Why should we believe any of those promises? We scared the crap out of them with the fact that we raised our voices and put a stop to SOPA and PIPA, so now they’re trying a more conciliatory approach. “We learned from SOPA” they said. “We’re not going to try that again” they said. And yet, here they are, under the guise of an “educational”, “voluntary” program for ISPs (read: additional legal and support and infrastructure costs to solve someone else’s problems and treat their customers like criminals, and for what benefit?). Sounds like a great plan.

Ask yourself this question. What problem does this solve for ISPs? What benefit do they get? I don’t see any. The content industry is the only one with something at stake here. They want to continue to coast along on their ancient business models, and fight like the devil against anything that would change them (too late!). And they want ISPs to do this “voluntarily”. You can bet the ISPs will pass these costs along to you, so it’ll be your dime paying for all of this.

So why would they do it? They’re being bullied.

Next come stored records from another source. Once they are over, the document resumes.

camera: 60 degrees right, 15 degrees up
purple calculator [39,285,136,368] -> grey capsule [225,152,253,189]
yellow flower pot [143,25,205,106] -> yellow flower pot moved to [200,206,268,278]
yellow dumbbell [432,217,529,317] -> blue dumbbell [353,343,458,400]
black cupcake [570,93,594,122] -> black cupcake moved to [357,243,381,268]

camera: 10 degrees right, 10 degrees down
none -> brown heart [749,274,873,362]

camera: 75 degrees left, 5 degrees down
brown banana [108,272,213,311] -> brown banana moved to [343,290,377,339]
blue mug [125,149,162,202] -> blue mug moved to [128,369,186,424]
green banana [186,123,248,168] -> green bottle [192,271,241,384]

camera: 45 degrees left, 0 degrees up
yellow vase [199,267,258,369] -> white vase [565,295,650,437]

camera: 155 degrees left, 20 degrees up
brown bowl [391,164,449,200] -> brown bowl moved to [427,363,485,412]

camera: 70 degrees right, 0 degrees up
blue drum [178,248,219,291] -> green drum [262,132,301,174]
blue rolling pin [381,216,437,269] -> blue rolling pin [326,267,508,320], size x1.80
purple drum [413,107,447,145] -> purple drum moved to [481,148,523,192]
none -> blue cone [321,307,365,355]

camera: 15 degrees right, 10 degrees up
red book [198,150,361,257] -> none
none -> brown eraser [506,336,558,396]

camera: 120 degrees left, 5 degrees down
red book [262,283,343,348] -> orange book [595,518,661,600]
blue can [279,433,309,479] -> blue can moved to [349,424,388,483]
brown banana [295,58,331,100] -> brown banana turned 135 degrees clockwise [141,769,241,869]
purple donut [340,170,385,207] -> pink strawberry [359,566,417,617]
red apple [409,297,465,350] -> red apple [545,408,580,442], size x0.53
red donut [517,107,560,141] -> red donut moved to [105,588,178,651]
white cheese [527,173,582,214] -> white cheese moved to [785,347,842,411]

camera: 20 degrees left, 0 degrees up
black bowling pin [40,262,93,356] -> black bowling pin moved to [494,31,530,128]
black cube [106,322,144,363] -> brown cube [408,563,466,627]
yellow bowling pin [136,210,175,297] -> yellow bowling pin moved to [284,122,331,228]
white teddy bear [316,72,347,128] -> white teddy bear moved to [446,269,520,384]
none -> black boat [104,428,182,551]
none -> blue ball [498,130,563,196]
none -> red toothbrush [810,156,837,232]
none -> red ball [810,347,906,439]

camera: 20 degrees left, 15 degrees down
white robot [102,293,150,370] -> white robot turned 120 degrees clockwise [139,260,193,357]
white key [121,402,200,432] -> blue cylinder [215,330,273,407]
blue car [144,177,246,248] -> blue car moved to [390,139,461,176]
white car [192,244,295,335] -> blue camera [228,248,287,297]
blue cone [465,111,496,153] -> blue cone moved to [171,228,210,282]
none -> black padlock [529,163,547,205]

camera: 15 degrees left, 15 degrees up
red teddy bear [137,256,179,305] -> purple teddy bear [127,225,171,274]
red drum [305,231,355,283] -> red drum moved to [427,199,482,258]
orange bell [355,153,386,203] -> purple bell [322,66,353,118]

To quote Cory Doctorow in the preface to his new (and highly relevant) novel [Pirate Cinema](http://craphound.com/pc), “betting against the Internet in the 21st century is felony stupidity.”

Cory has long been warning us about the dangers of “n strikes and we cut your Internet connection” laws. Pirate Cinema is a stark and 100% plausible example of what could happen if these laws are enacted.

Think about this: How much of your livelihood (and the livelihood of everyone with whom you share your Internet connection at home – family, roommates, etc.) depends on Internet access? More than you probably realize. Telecommuting, studying, and even looking for work all depend heavily on the Internet. The TV you watch, the music you listen to, the games you play, and the books you read. Good luck doing any of those things if you get rack up enough accusations (not convictions; accusations) to get your connection yanked.

I buy all of my music, movies, apps, games, and books. I want to support their creators, so I don’t download them illegally. Theoretically, I wouldn’t be affected in the least by this program. But it’s still a terrible idea, and the way things are going, how long will it be until they find a way to make me a criminal, too? What about you? If this works, all they learn is that being a bully gets good results.

I want everyone to read [Pirate Cinema](http://craphound.com/pc). Buy it, or [get it for free directly from Cory](http://craphound.com/pc/download/). Just read it. Think hard about what will happen if we continue to let the content industry have more and more control over something so important to the livelihood and well being of so many people – the Internet. Please, download and read this book. Get your friends, parents, teachers, and everyone else to read it and think about it. Not everyone will agree, but if more of us just start thinking about the issue, we can start to have a better conversation about it. Remember what happened with SOPA/PIPA.

SOPA/PIPA showed us that we have a voice, and we can make a difference. Don’t let the content industry get a stranglehold on the greatest invention and resource of our time just so they can try to protect and drag out their ancient business model a little longer. What good reason is there, besides their desire to preserve an outdated business model, their feeling that they’re entitled to keep making money from that model forever, to give them such control? The net is ours. They want to take it. Don’t let them.